A person standing with a handheld radio, with the antenna held at 6 feet above the ground has a line of sight of only 3 miles. If the receiving radio is also holding their radio with the antenna height at 6 feet, the range is increased to 6 miles. This will of course be limited and reduced by trees, structures and other obstacles that may be present between the transmitting and receiving radios.
1) HEIGHT – By increasing the height of your antenna, you increase the line of sight and range to the horizon. This can be done by putting up a high antenna or by moving to higher ground.
2) REPEATERS – Radio repeaters are usually up high on towers where they can be “seen” by your radio from great distances. Once a signal is received by a repeater, it is rebroadcast at high power from a great height that greatly increases the range of your handhelds.

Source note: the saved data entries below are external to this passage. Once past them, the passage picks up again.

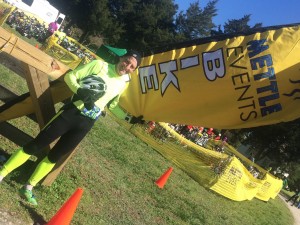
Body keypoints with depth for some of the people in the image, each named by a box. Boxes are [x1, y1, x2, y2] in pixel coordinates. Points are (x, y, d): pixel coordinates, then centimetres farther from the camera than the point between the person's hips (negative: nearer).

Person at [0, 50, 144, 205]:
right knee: (35, 146, -2)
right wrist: (79, 91, -21)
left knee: (55, 156, 10)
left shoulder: (123, 83, 8)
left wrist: (129, 118, 13)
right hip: (71, 113, -4)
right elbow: (70, 76, -4)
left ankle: (28, 188, 23)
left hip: (86, 124, 4)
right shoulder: (99, 65, -6)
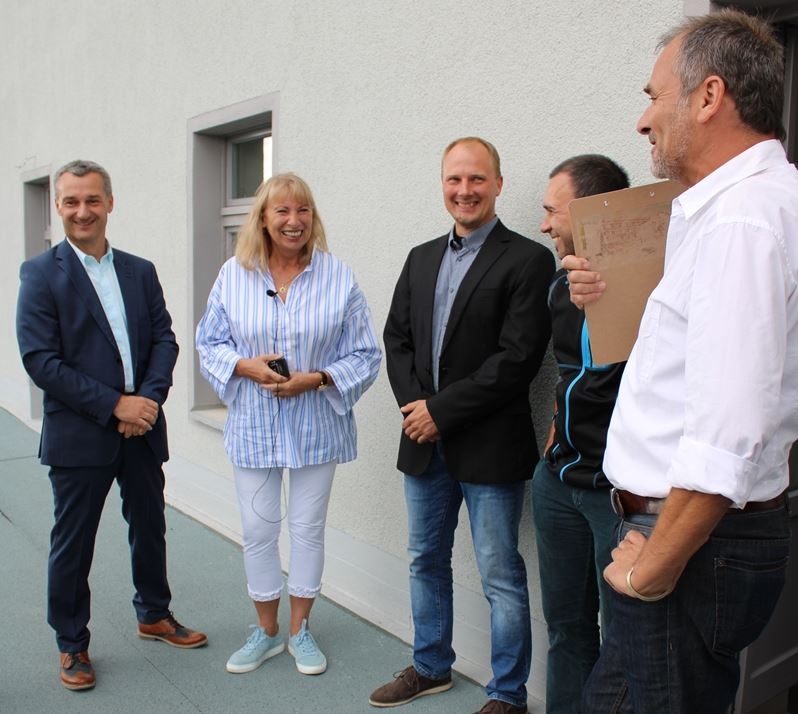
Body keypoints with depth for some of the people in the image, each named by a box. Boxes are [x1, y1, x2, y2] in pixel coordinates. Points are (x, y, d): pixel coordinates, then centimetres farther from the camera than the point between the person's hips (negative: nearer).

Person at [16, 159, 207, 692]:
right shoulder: (41, 273, -6)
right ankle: (72, 645, 29)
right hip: (78, 434, -4)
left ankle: (154, 614, 40)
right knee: (73, 545, 10)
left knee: (150, 528, 18)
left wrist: (150, 397, -15)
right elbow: (40, 361, -13)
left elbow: (164, 338, 3)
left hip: (143, 428, 4)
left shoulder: (141, 271, 7)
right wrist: (114, 404, -18)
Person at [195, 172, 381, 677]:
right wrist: (247, 366, -16)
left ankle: (300, 630, 30)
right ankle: (267, 631, 31)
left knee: (309, 528, 10)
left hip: (315, 425, -1)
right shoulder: (234, 275, -2)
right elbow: (210, 343, 4)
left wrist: (315, 379, -18)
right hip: (254, 426, 1)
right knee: (258, 530, 10)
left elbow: (365, 356, -4)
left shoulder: (339, 277, -6)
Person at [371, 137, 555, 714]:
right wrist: (414, 405, -7)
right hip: (425, 443, 7)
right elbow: (397, 338, 10)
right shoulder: (421, 258, 11)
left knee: (502, 577, 5)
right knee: (426, 561, 20)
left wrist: (442, 411, -16)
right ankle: (431, 667, 40)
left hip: (489, 446, -6)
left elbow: (517, 358, -17)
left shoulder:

Repeaters cannot be used by unlicensed operators.
3) Mobile and portable repeaters – A crossband repeater in a car can be moved to a central location where it has good height, and can rebroadcast signals, there by extending the range of nearby hand helds. Crossband means it picks up a signal in one radio band, and re-broadcasts it in another band.
Since we recognize that the majority of our people with radios do not have licenses, and that backup power on repeater systems will only operate for a limited time, the objective of this exercise is to come up with a communication strategy that allows for messages to be sent over the widest area utilizing the conditions available to the majority of members of the various groups. For this, we will be limited to frequencies that unlicensed operators can use, and will not be able to use normal repeaters.
We will instead use the terrain of Long Island to maximize our radio range. This will require people moving to nearby hill tops to extend range and establish a communication network.
By developing a standard communication protocol and using our surrounding geographic features, like the Wheatley Heights Ridge, or the tops of Dix Hills and Hauppauge, all the way through the heights of Highland Park we can ensure that in an emergency, we can get coverage and messages to all of Long Island and the surrounding areas.